# Chocoholic Recipes Thread!



## AllenOK (Sep 2, 2005)

Since the other Chocolate thread has gone to Chocolate Fountains, I decided to start this one.

I got this recipe from _Thrill of the Grill_ Chris Schlesinger.  

Chocolate Pudding Cake
Yields:  12 servings

This is a great, gooey cake that has it’s own sauce.  I’ve made this many times.  It’s great with ice cream.

2 c flour
1 ½ c + 2/3 c sugar, in all
4 T baking powder (this is not a typo!!)
½ t salt
1 ¼ c unsweetened cocoa, in all
1 c milk
1 T vanilla
½ c melted butter
½ c brown sugar
2 c freshly brewed coffee
1 c water
whipped cream for garnish, optional

	Preheat the oven to 350°F.  Butter a 9 x 12” pan.  In a large mixing bowl, sift together the flour, 1 ½ c sugar, baking powder, salt, and ½ c cocoa.  Set the mixture aside.  In another bowl, combine the milk, vanilla, and melted butter, and mix well.  Don’t worry if the butter starts to solidify, just mix it well.).  Add the dry mixture to the liquid mixture, and mix only until combine well.  You will end up with a gooey, sticky batter.  Spoon the batter into the buttered pan, spreading it evenly over the bottom.  In a bowl combine the brown sugar, remaining white sugar, and remaining cocoa.  Mix well with a fork and sprinkle over the top of the batter.  Mix together the coffee and water, and pour over the sugar mixture on top of the batter.  Bake 30 – 40 minutes.  Check every 5 minutes after the first 30 minutes.  You will know the cake is done when it pulls away from the sides of the pan and some sauce comes bubbling through the top surface.  Serve it with whipped cream if desired.


----------



## Alix (Sep 2, 2005)

Is this the one you mean Allen? I am going to bump it up to make it current, but I think we should use yours for new posts as this one is a bit heavy now.

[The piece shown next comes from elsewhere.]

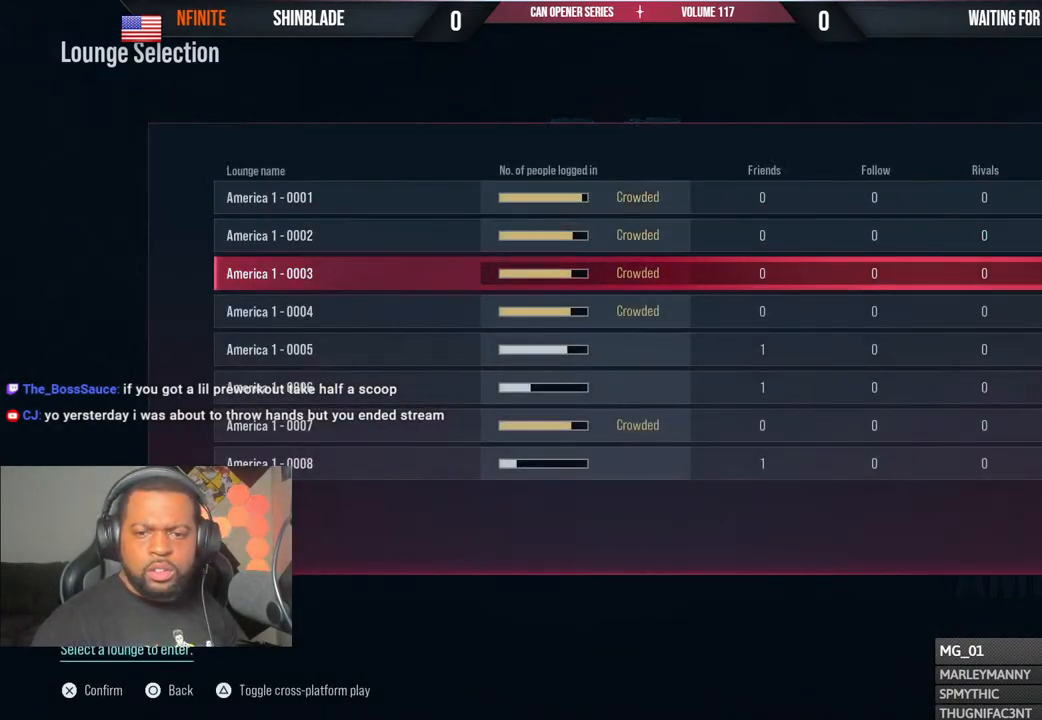
{"buttons": [], "left_stick": "center", "right_stick": "center", "events": [[50, "DPAD_DOWN", "up"], [167, "DPAD_DOWN", "down"], [233, "DPAD_DOWN", "up"], [350, "DPAD_DOWN", "down"], [400, "DPAD_DOWN", "up"]]}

http://www.discusscooking.com/forums/showthread.php?t=4756&highlight=Chocolate+Lovers+Unite


----------



## amcardon (Sep 2, 2005)

*Rich Chocolate Berry Tart with Blackberry Sauce*

These next two recipes are from a book that I got a while back from a friend.  It is obviously written for beginners (and has some not-so-accurate conversions) but some of the recipes are quite good.  The tart was ridiculously rich and the roulade was incredible...

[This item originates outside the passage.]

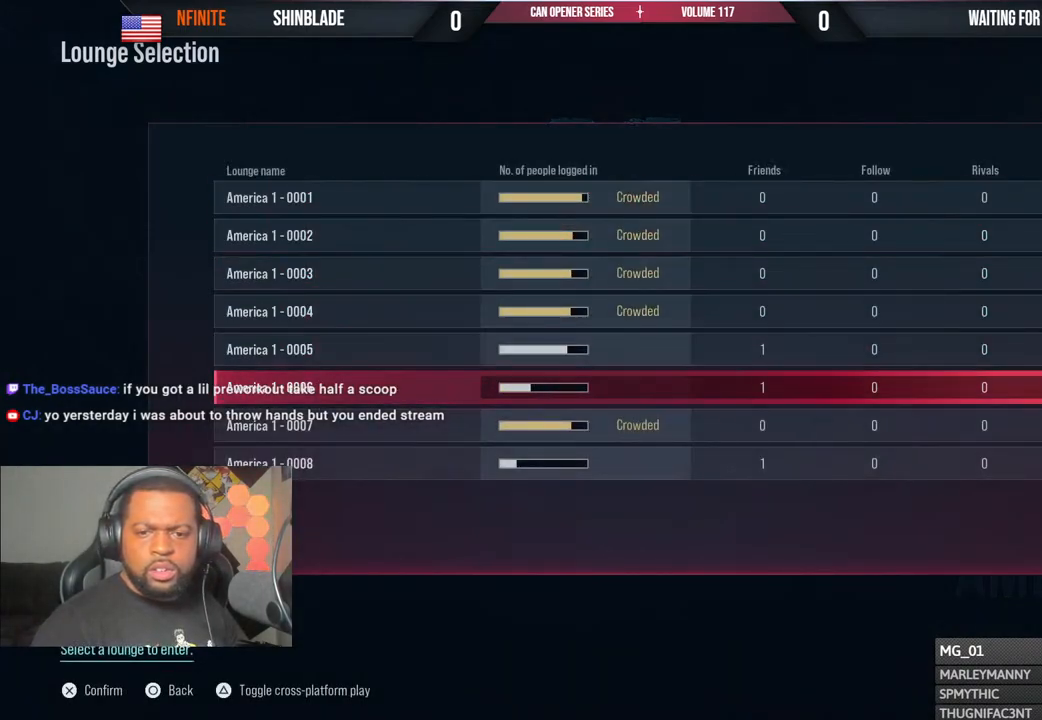
{"buttons": [], "left_stick": "center", "right_stick": "center", "events": []}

*Rich Chocolate Berry Tart with Blackberry Sauce*
_"Chocolate - Cooking with the World's Best Ingredient"_

Tart shell:
1/2 C unsalted butter, softened
1/2 C caster sugar
1/2 tsp salt
1 Tbsp vanilla
1/2 C cocoa powder
1 1/2 C flour
1 lb fresh berries, for topping

Ganache Filling:
2 C heavy whipping cream
1/2 C blackberry or raspberry jam
8 oz bittersweet chocolate, chopped into small pieces
2 Tbsp unsalted butter, cut into small pieces

Blackberry Sauce:
8 oz fresh or frozen blackberries or raspberries
1 Tbsp lemon juice
2 Tbsp caster sugar
2 Tbsp blackberry or raspberry flavored liqueor

In a food processor fitted with a metal blade, process the butter, sugar, salt and the vanilla until creamy.  Add the cocoa and process for 1 minute.  Add the flour all at once, then pulse for 10-15 seconds.  Place a peice of clear film on the work surface.  Turn the dough out on to this, shape into a flat disc and wrap tightly.  Chill for 1 hour.

Lightly greast a 9" tart tin with removeable base.  Let the dough soften for 5-10 minutes at room temp, then roll out between two sheets of plastic wrap to an 11" round, about 1/4" thick.  Peel off the top sheet of clear film and invert the dough into the preapred tin.  Ease the dough into the tin, and when in position lift off the clear film.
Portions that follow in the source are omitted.